Estimant que la violence dans l’éducation est propre à créer les violences de demain, le point de vue de André Kuhn est que plus l’enfant aura fait l’expérience de différents modes de résolutions des conflits, plus il aura de moyens en sa possession pour résoudre ses propres conflits. La solution serait alors d’expliquer à l’enfant, dès le plus jeune âge, ce qu’il ne faut pas faire et ce qu’il convient de faire, mais on ne devrait pas imposer ce qu’il est bon de faire ou non par une sanction.

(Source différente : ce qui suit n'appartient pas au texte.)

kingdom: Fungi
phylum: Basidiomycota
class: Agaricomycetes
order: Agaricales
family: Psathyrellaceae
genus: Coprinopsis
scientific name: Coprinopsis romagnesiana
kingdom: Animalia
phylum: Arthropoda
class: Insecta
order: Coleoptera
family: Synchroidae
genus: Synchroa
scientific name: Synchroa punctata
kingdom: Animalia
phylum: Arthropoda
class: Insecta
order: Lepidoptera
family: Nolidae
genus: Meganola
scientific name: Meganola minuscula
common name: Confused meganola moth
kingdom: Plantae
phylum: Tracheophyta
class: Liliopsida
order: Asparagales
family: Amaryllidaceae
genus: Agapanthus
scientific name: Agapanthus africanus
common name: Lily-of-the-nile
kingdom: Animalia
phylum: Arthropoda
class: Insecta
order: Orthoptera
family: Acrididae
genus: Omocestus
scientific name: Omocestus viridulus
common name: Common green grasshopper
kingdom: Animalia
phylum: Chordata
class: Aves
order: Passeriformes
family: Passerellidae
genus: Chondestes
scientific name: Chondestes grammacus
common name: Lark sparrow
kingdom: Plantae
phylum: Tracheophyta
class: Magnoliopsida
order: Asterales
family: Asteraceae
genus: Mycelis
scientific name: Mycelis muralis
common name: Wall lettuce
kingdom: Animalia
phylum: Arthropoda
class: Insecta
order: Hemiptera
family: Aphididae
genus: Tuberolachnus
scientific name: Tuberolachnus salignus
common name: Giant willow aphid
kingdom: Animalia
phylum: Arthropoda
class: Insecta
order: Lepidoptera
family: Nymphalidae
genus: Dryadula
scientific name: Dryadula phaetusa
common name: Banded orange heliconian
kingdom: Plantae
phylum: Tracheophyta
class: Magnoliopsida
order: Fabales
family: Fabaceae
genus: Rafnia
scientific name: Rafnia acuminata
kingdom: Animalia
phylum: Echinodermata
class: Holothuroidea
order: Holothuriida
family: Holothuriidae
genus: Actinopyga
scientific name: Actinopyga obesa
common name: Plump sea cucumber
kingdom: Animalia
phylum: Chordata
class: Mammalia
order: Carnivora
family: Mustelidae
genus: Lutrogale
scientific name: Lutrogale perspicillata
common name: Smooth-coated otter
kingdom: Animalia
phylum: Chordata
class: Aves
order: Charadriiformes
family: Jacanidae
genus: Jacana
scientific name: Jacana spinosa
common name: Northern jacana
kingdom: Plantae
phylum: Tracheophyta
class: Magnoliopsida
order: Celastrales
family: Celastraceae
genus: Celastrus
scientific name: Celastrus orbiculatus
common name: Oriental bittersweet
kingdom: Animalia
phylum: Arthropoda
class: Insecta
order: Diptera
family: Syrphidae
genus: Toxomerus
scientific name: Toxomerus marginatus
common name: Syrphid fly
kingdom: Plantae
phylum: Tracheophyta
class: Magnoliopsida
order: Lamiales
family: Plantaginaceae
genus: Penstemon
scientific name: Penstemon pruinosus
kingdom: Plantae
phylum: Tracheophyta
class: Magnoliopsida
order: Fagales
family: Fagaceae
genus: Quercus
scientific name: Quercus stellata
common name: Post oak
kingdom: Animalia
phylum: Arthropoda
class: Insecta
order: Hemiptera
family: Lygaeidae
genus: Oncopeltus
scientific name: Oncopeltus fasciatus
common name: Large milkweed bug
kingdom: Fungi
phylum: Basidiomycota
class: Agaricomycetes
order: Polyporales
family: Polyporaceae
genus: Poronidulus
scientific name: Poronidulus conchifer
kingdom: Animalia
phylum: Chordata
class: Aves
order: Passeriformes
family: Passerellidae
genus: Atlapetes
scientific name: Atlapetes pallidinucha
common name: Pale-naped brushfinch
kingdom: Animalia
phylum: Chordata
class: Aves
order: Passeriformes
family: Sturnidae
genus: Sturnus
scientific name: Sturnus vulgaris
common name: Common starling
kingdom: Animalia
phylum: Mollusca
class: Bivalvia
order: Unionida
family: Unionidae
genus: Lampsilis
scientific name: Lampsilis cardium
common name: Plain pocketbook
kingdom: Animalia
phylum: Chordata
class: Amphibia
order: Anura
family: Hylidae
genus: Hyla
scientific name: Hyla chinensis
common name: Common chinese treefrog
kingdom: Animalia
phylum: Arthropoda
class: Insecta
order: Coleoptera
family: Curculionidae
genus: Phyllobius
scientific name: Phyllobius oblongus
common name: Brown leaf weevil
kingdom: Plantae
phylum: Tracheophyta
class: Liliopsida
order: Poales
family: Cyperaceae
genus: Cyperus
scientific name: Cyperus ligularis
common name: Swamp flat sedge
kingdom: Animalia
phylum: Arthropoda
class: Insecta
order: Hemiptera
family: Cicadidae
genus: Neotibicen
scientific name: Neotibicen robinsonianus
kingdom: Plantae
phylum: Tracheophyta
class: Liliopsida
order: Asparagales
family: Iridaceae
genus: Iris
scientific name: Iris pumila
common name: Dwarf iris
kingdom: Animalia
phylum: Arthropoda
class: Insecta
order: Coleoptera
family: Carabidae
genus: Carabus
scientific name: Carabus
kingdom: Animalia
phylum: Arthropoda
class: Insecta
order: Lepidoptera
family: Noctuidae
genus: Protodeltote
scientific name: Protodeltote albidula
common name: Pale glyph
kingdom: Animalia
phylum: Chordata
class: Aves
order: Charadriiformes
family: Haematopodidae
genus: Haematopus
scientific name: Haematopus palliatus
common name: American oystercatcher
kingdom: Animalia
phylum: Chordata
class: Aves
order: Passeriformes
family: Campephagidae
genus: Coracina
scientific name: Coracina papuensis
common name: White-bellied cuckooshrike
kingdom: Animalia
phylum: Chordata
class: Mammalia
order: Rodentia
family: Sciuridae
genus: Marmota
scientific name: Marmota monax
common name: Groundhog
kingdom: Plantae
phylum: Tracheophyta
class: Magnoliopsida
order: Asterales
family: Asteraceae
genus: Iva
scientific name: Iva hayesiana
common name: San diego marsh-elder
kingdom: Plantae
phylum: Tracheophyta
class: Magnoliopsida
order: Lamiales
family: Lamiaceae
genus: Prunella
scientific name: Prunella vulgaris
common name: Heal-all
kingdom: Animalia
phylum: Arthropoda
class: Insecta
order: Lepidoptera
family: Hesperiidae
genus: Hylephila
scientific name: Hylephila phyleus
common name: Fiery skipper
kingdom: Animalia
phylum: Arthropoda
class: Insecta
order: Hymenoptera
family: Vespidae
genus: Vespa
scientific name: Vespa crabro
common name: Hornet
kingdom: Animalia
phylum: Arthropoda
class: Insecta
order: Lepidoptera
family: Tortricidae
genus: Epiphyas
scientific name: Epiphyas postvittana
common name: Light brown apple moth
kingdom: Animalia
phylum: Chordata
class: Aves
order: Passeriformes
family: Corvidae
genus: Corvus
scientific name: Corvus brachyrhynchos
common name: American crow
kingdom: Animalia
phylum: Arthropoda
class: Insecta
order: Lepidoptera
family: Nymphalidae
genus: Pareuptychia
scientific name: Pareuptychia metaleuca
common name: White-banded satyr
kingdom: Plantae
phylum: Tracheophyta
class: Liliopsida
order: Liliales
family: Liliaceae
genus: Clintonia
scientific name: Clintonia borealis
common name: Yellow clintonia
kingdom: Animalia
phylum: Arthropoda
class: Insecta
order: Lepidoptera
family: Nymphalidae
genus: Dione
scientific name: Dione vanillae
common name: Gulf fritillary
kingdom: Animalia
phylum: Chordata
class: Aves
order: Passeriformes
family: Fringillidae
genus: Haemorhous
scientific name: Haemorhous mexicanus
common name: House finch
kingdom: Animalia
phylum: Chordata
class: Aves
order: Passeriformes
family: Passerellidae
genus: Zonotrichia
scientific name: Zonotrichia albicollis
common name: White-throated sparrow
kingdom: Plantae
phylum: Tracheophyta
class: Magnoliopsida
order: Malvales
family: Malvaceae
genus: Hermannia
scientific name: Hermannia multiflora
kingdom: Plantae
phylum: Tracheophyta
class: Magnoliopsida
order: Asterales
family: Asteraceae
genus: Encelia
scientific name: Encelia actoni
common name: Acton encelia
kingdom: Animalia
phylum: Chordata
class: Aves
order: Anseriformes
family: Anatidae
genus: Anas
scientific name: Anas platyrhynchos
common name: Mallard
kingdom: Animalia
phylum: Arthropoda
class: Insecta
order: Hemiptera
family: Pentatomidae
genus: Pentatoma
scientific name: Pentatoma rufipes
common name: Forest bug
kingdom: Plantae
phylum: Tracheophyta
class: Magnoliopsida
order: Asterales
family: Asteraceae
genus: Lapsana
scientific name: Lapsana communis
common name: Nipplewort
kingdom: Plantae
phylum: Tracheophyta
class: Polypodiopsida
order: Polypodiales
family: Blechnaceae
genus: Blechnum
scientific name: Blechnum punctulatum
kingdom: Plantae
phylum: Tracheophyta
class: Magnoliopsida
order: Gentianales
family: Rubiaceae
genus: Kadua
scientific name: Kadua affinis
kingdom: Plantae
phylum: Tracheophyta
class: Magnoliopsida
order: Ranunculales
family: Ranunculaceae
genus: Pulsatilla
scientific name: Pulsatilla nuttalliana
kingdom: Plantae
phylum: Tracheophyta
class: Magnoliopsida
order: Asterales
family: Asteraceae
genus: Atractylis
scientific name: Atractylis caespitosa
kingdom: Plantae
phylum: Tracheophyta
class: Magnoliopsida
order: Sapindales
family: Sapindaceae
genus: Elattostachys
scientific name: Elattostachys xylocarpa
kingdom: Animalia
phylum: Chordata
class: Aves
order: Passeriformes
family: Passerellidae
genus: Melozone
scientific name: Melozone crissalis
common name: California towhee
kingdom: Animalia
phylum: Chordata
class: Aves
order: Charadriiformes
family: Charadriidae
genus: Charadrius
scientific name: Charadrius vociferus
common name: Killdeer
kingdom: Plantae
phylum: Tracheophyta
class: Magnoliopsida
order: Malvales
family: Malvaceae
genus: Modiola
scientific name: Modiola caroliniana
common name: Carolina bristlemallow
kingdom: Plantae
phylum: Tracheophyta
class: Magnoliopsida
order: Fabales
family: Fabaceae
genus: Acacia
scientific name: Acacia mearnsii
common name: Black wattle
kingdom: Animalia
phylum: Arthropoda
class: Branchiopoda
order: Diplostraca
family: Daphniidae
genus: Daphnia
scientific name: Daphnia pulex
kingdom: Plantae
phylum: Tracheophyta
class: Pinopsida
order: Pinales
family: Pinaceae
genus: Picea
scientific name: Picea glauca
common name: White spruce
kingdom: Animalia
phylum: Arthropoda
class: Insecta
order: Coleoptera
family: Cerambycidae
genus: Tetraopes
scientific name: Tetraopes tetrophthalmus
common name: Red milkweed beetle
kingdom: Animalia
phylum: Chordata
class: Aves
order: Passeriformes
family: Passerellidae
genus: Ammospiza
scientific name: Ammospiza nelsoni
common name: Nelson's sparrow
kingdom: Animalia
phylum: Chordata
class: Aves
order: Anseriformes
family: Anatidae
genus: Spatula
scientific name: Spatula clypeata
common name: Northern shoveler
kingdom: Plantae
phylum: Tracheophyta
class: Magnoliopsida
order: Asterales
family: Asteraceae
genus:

Quels sont les effets de la violence dans l’éducation ? A ce jour, cette question n’a pas été résolue. Le lien est certes de mieux en mieux établi entre les situations vécues dans l’enfance et le comportement de l’individu au long de la vie mais il est difficile d’établir des liens systématiques de causalité et de conséquence exacts des effets de la violence. De plus, la diversité des caractères des enfants entre en ligne de compte : renfermement sur soi-même, violence ou encore addcition sont autant d’effets possibles. On est loin de parvenir à un lien de causalité effectif et fort.

La question s’est ensuite orientée vers l’appel à une aide extérieure, que ce soit pour l’éducation au sein de la famille ou pour la gestion de la violence au sein de celle-ci. Les intervenants nous font remarquer qu’en Suède, par exemple, pays où le taux de violence à l’égard des enfants est très peu élevé, le soutien aux familles est important. A cela s’ajoutent des lois qui interdisent toute forme de violence faite aux enfants bien connues de la société.
Sur le même modèle, si une loi prohibant toute forme de violence envers les enfants était indroduite et rendue publique en Suisse, elle pourrait être l’un des moyens de diminution des violences dans l’éducation.

Ce que tous s’accordent à penser, est que la violence ne doit jamais être un moyen éducatif.